**What the task asks**
Format the items below as a Markdown table with the columns Row and Line, putting each line in its own numbered row and skipping blank lines. Leave the pictures out.

**The input**
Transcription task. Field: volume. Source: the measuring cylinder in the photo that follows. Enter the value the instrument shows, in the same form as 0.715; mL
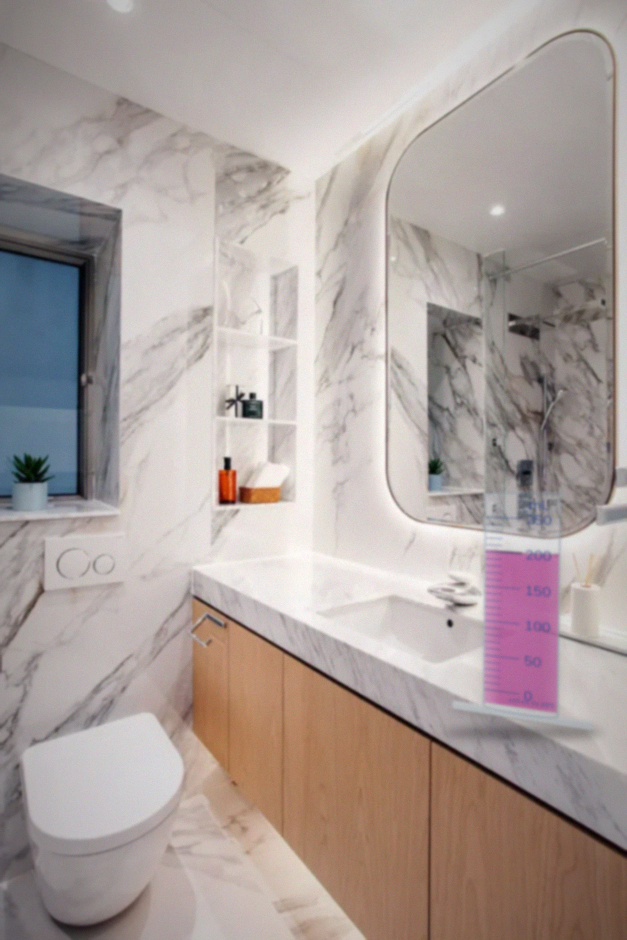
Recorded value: 200; mL
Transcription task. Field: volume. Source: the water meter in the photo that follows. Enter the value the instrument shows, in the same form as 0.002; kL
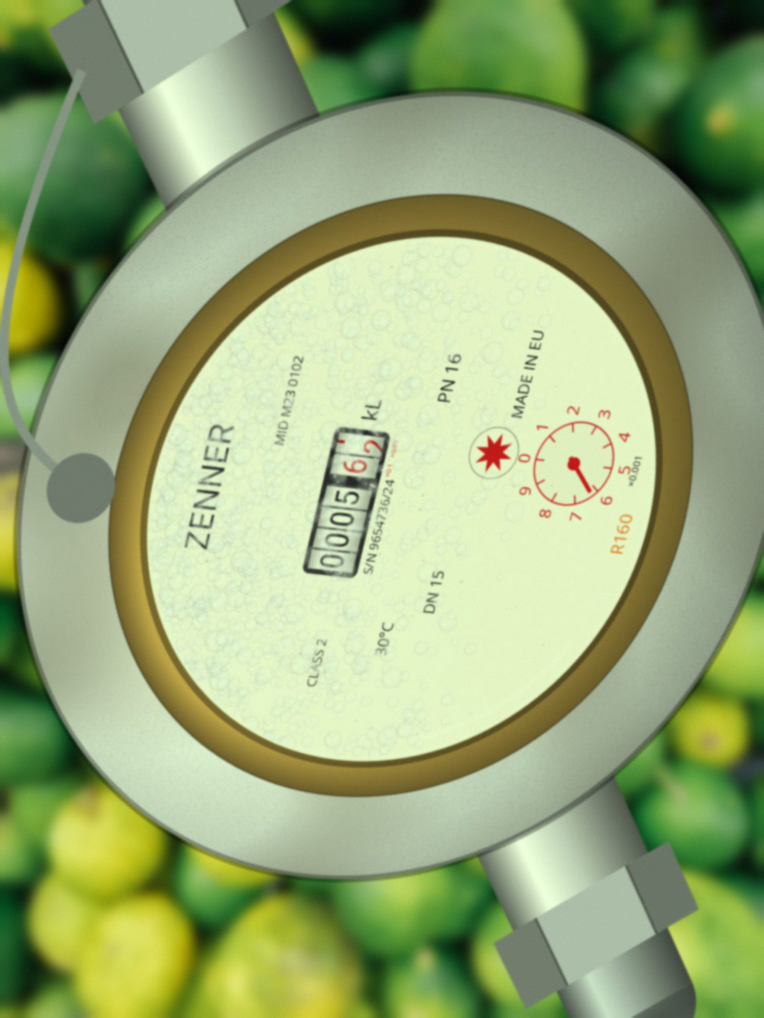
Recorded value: 5.616; kL
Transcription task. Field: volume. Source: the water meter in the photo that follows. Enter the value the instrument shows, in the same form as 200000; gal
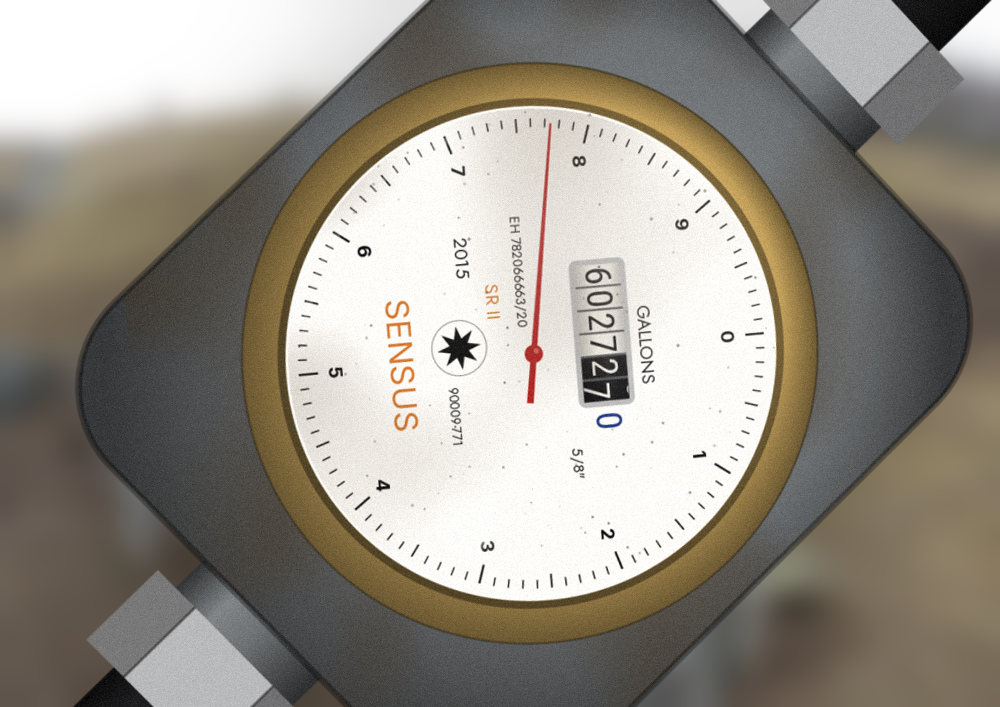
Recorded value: 6027267.7; gal
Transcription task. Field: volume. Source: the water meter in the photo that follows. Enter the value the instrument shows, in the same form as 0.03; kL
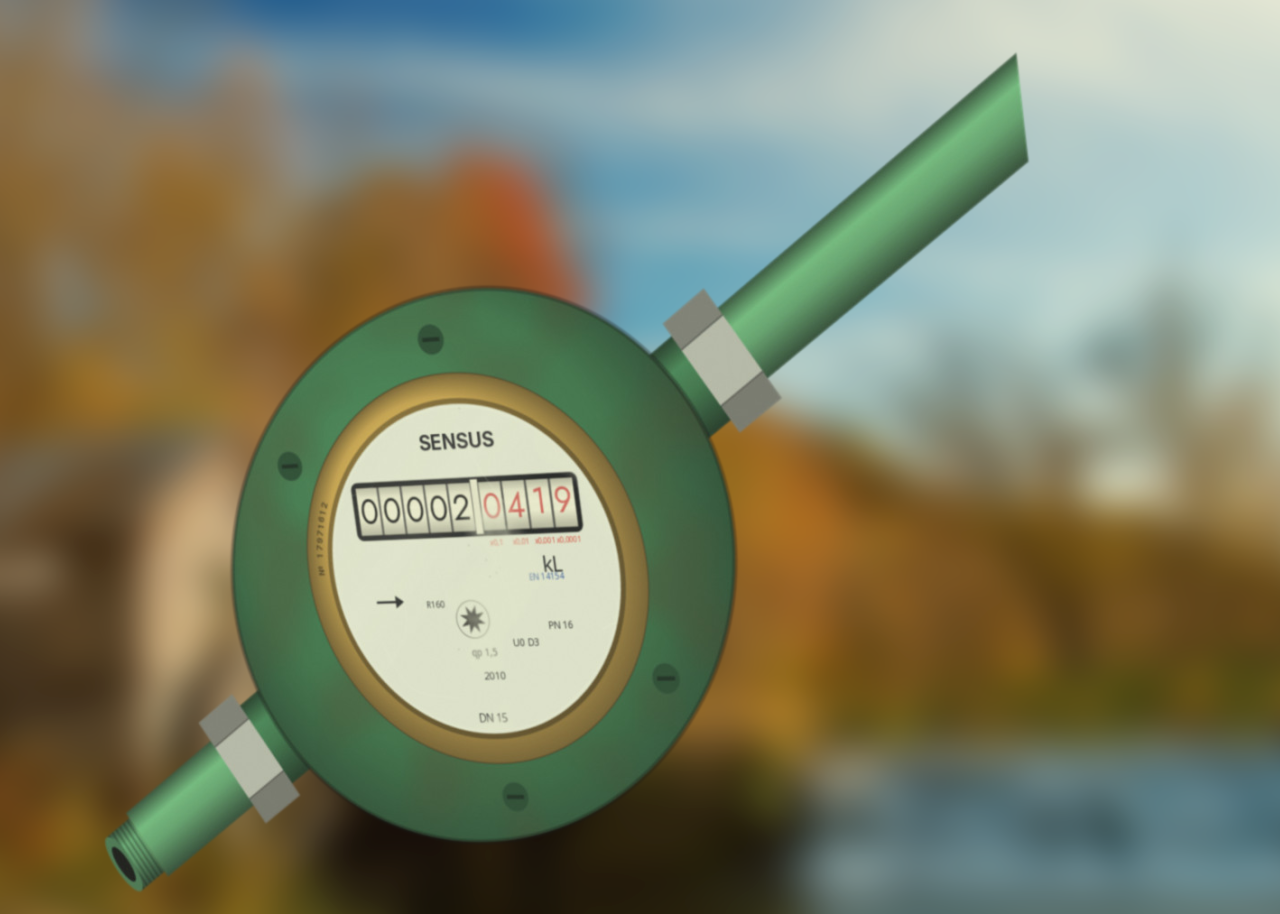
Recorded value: 2.0419; kL
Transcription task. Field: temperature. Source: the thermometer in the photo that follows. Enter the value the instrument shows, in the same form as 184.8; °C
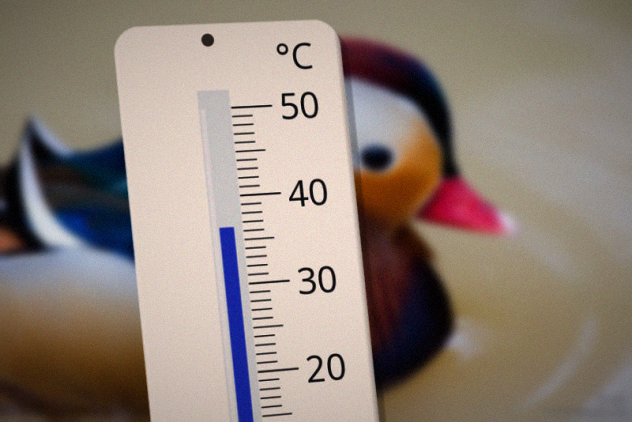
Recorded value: 36.5; °C
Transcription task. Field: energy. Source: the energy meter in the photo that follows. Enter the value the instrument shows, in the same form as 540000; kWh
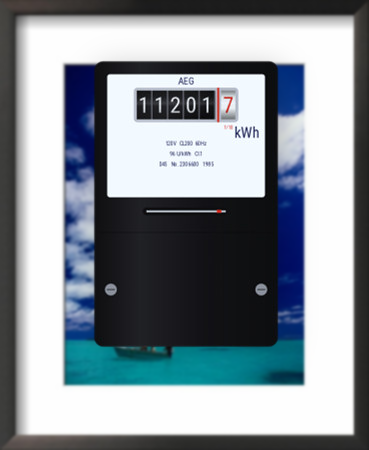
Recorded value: 11201.7; kWh
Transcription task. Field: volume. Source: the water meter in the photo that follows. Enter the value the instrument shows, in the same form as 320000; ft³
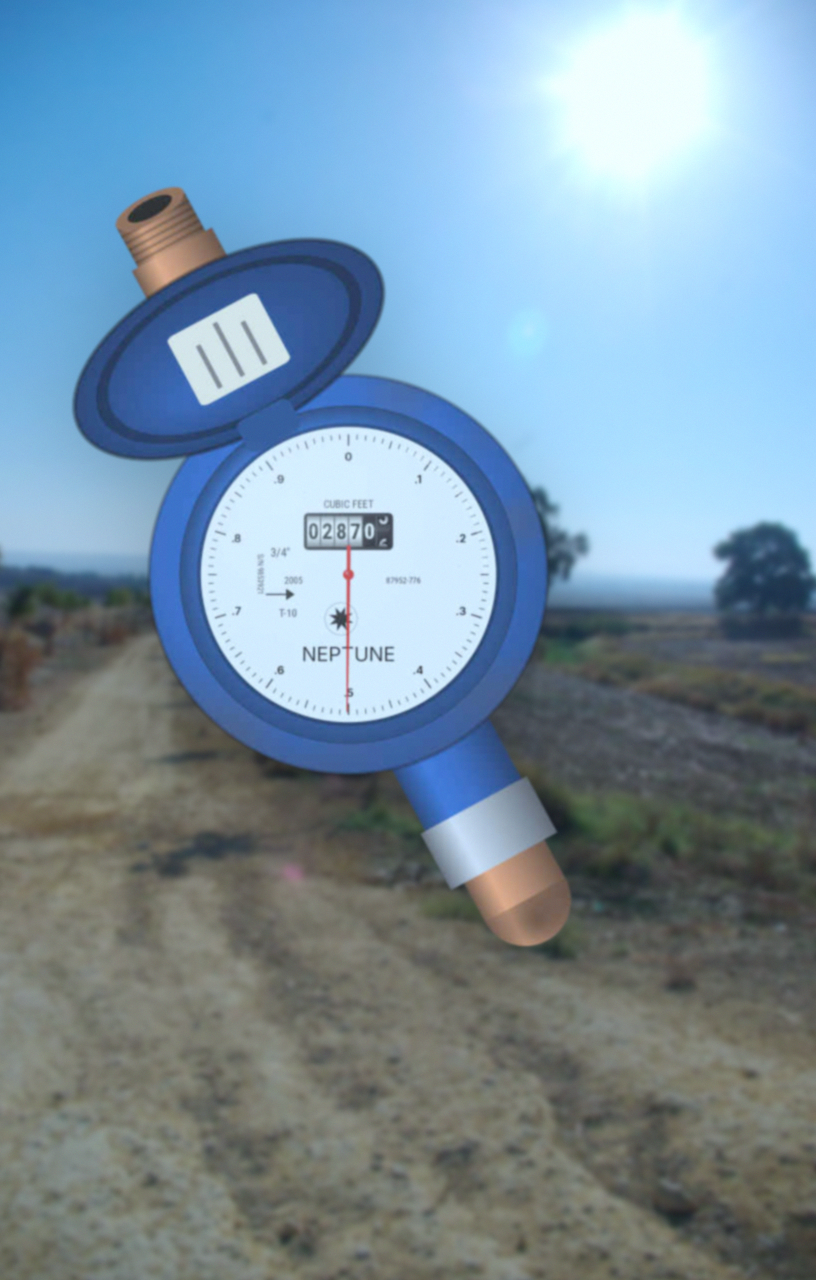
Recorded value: 28705.50; ft³
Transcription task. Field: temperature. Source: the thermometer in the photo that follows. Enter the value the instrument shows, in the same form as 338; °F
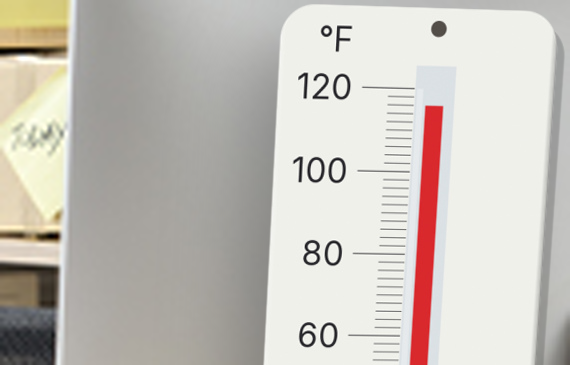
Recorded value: 116; °F
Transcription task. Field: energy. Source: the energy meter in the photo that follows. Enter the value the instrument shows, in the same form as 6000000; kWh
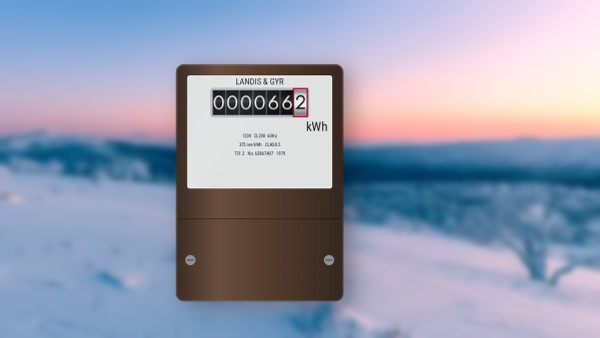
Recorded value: 66.2; kWh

**Expected answer**
| Row | Line |
|---|---|
| 1 | Transcription task. Field: volume. Source: the measuring cylinder in the photo that follows. Enter the value the instrument shows, in the same form as 0.715; mL |
| 2 | Recorded value: 200; mL |
| 3 | Transcription task. Field: volume. Source: the water meter in the photo that follows. Enter the value the instrument shows, in the same form as 0.002; kL |
| 4 | Recorded value: 5.616; kL |
| 5 | Transcription task. Field: volume. Source: the water meter in the photo that follows. Enter the value the instrument shows, in the same form as 200000; gal |
| 6 | Recorded value: 6027267.7; gal |
| 7 | Transcription task. Field: volume. Source: the water meter in the photo that follows. Enter the value the instrument shows, in the same form as 0.03; kL |
| 8 | Recorded value: 2.0419; kL |
| 9 | Transcription task. Field: temperature. Source: the thermometer in the photo that follows. Enter the value the instrument shows, in the same form as 184.8; °C |
| 10 | Recorded value: 36.5; °C |
| 11 | Transcription task. Field: energy. Source: the energy meter in the photo that follows. Enter the value the instrument shows, in the same form as 540000; kWh |
| 12 | Recorded value: 11201.7; kWh |
| 13 | Transcription task. Field: volume. Source: the water meter in the photo that follows. Enter the value the instrument shows, in the same form as 320000; ft³ |
| 14 | Recorded value: 28705.50; ft³ |
| 15 | Transcription task. Field: temperature. Source: the thermometer in the photo that follows. Enter the value the instrument shows, in the same form as 338; °F |
| 16 | Recorded value: 116; °F |
| 17 | Transcription task. Field: energy. Source: the energy meter in the photo that follows. Enter the value the instrument shows, in the same form as 6000000; kWh |
| 18 | Recorded value: 66.2; kWh |